Story by Paul Wood
Photos by Monte Costa
It’s a Saturday night and we’re sitting in Darrell Tanaka’s garage, Island style—no cars, just picnic tables and coolers. Bright illumination spills out into the quiet, velvet darkness of Ha‘iku, Maui. Darrell’s wife, Jackie, darts out of the house bearing beautiful roast salmon fillets. The array of food on the garage’s side tables is stupendous, way beyond what the twenty or so guests could possibly eat. Out comes a chocolate cake decorated to look like the fish everyone will be hunting tomorrow. It’s got black frosting with blue dots—a peacock grouper, better known as roi.
Though it’s Saturday night, and though the guests are mostly young men, the mood is sedate. People converse in twos and threes. Some have come from other islands to be here, a few from the Mainland. This is not a party, but a preparation. Tomorrow at dawn most of these people will be slipping into the reef waters of West Maui to shoot fish that nobody wants. They’re coming together for the November ’09 Roi Roundup, the fifth such tournament since these events began just a year and a half ago.

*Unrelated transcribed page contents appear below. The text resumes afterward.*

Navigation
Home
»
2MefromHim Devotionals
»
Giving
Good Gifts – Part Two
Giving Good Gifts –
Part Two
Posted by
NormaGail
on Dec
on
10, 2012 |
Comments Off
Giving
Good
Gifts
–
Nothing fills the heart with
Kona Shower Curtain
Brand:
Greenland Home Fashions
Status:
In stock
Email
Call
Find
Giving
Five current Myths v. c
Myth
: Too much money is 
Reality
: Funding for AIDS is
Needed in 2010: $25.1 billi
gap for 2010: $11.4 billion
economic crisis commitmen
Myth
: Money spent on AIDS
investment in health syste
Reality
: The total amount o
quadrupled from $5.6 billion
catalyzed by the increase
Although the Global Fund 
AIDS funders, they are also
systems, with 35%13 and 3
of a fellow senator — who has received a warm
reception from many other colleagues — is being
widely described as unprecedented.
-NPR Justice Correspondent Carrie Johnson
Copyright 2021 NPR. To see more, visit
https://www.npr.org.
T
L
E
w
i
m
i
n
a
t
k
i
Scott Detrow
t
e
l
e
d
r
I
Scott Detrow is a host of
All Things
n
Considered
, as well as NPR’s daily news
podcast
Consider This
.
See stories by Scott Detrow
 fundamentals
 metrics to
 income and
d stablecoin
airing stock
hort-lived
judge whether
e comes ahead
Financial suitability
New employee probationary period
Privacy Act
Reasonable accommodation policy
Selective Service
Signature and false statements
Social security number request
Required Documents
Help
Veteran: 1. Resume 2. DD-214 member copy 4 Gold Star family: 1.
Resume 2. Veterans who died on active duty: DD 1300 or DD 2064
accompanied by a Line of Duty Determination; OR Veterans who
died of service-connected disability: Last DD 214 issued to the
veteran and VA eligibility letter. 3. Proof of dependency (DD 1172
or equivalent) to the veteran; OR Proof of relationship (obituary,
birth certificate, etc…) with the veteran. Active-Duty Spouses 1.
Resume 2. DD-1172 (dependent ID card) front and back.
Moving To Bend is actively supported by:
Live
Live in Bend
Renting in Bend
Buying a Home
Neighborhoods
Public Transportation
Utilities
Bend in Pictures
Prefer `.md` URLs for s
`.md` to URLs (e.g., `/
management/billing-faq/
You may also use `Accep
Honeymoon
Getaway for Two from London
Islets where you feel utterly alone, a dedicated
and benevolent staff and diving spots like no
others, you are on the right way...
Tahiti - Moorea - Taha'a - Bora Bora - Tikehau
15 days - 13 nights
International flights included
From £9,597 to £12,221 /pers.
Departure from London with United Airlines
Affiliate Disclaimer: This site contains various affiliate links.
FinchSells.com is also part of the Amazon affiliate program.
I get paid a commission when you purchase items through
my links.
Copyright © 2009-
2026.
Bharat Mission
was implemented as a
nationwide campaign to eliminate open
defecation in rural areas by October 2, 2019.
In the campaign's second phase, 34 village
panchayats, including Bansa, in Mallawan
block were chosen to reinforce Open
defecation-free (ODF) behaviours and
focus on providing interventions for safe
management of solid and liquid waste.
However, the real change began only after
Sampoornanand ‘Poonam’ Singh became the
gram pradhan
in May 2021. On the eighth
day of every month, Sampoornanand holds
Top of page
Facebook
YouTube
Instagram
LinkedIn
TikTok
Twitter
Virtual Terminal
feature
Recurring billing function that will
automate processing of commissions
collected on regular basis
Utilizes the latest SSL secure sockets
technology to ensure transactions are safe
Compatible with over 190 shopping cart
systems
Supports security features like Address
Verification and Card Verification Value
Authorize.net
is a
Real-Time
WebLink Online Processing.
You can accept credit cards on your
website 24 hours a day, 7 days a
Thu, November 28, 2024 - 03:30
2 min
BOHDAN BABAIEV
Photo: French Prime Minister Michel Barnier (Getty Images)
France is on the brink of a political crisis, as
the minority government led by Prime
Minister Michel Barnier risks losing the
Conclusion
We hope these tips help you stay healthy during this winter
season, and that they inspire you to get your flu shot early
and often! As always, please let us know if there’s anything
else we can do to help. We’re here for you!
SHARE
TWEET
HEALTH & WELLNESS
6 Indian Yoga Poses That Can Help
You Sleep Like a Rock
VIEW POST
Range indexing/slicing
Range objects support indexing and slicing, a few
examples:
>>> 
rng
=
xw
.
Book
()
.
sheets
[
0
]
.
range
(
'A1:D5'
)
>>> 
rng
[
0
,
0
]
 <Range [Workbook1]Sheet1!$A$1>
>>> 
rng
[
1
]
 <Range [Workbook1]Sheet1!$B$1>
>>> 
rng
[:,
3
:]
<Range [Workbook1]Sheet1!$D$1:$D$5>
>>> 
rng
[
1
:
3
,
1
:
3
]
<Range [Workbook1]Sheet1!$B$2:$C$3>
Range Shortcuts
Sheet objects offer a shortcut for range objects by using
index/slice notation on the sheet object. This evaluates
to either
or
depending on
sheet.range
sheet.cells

The spearfishers at this gathering come from every part of Island life. Darrell Tanaka himself grows orchids for a living. Several are community college students. One young man works as a detailer for a Kahului car dealership. Another, from an Upcountry Maui Chinese family, works as a chef; he has brought his family tonight, including the keiki, one of whom is a first-grader at Kahului School. Two O‘ahu divers are here, Kimi Werner and Lance Otsubo; a previous roi roundup raised money for these two to represent Hawai‘i in the 2008 national skin-diving tournament, where Kimi took the women’s crown. Everyone here is focused on spearing a lot of roi—or as the divers think of them, vermin.
At one point during the conversational buzz, Darrell starts talking about tomorrow’s competition. “This isn’t just a fishing tournament,” he says. “It’s an environmental movement.”